Multiple different subsystems are running into stack overflow problems on sun4u. The call chains look reasonable: no recursion, no outrageous stack allocations. They are just deep - stack depth around 50 or so.
xxxxx@xxxxx.com 2003-09-12
Two other project teams have already contacted me about the same problem,
arising in completely different contexts. My response:
Subject: Re: More kernel stack overflows
> Jeff, maybe you can provide a wise viewpoint, or suggestions on how
> we might get out of this mess.
Yep. Grow the kernel stack. Memory is cheap. Panics are expensive.
I've been through several kernel stack crises before. They always unfold
the same way. Some particular workload goes too deep. We prune a few
stack frames to fix the offending code path. Then another one comes up.

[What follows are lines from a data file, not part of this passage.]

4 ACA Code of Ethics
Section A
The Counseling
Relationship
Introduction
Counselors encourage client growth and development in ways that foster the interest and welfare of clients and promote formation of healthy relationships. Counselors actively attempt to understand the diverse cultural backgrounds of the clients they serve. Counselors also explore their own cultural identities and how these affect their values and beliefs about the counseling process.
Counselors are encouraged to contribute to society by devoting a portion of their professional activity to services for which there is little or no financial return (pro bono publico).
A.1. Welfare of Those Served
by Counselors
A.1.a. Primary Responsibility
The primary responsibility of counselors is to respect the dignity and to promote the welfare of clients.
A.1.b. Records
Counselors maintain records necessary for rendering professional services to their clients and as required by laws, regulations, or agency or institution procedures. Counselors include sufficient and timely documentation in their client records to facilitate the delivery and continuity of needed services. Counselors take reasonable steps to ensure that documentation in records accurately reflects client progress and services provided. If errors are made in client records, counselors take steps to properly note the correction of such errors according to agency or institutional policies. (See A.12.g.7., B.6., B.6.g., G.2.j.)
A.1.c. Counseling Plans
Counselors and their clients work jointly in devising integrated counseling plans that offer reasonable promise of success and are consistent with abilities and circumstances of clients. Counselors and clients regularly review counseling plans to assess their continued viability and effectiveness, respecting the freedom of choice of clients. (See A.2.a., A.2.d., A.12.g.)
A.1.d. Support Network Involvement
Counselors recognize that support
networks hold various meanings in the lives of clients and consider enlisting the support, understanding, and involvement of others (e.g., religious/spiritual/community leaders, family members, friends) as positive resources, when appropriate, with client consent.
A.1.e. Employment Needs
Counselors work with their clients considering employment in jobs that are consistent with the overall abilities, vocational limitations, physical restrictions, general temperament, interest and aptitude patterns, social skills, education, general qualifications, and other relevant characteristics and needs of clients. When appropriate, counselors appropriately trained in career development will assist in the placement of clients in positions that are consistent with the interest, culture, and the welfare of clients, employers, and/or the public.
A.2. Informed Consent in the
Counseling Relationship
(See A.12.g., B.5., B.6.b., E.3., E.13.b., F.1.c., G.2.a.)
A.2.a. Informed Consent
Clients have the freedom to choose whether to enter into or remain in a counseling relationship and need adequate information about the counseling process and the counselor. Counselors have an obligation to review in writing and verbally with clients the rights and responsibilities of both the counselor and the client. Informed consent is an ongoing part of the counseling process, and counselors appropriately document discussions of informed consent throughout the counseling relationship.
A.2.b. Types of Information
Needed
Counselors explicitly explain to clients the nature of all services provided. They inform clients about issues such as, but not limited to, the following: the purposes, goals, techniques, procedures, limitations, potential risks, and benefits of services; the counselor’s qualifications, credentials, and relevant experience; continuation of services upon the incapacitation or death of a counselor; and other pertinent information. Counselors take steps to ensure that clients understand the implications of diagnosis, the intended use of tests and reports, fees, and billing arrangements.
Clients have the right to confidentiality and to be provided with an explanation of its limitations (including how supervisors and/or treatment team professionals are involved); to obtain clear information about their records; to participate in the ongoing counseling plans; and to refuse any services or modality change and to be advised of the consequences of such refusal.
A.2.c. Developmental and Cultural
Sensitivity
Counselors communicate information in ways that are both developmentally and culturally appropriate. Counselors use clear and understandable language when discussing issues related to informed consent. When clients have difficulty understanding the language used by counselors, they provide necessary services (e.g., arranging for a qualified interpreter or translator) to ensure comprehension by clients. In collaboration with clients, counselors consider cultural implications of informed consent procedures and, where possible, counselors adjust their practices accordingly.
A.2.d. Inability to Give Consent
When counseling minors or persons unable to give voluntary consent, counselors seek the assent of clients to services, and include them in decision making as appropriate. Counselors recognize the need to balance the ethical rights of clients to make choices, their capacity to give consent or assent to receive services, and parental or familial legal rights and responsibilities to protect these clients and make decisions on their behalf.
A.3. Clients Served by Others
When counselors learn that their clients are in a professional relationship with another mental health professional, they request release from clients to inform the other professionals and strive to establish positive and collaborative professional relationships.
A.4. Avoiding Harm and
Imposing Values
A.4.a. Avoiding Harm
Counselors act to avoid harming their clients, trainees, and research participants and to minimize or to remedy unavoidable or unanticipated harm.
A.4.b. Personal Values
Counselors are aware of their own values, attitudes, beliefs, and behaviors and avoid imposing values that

And another. (Right about now someone suggests that instead of growing
the stack for every thread, we should finally bite the bullet and make
the kernel stack growable. I dig up my mail archive from the last time
we contemplated this, and explain why it's much harder than it sounds.)
Eventually the panic rate becomes so high that we have to act. Nobody
can figure out how to make dynamic stack growth work reliably, so after
one more jurassic outage we accept physics and grow the stack.
So my proposal is that this time, we dispense with all the hand-wringing
and just grow the damn thing.
Jeff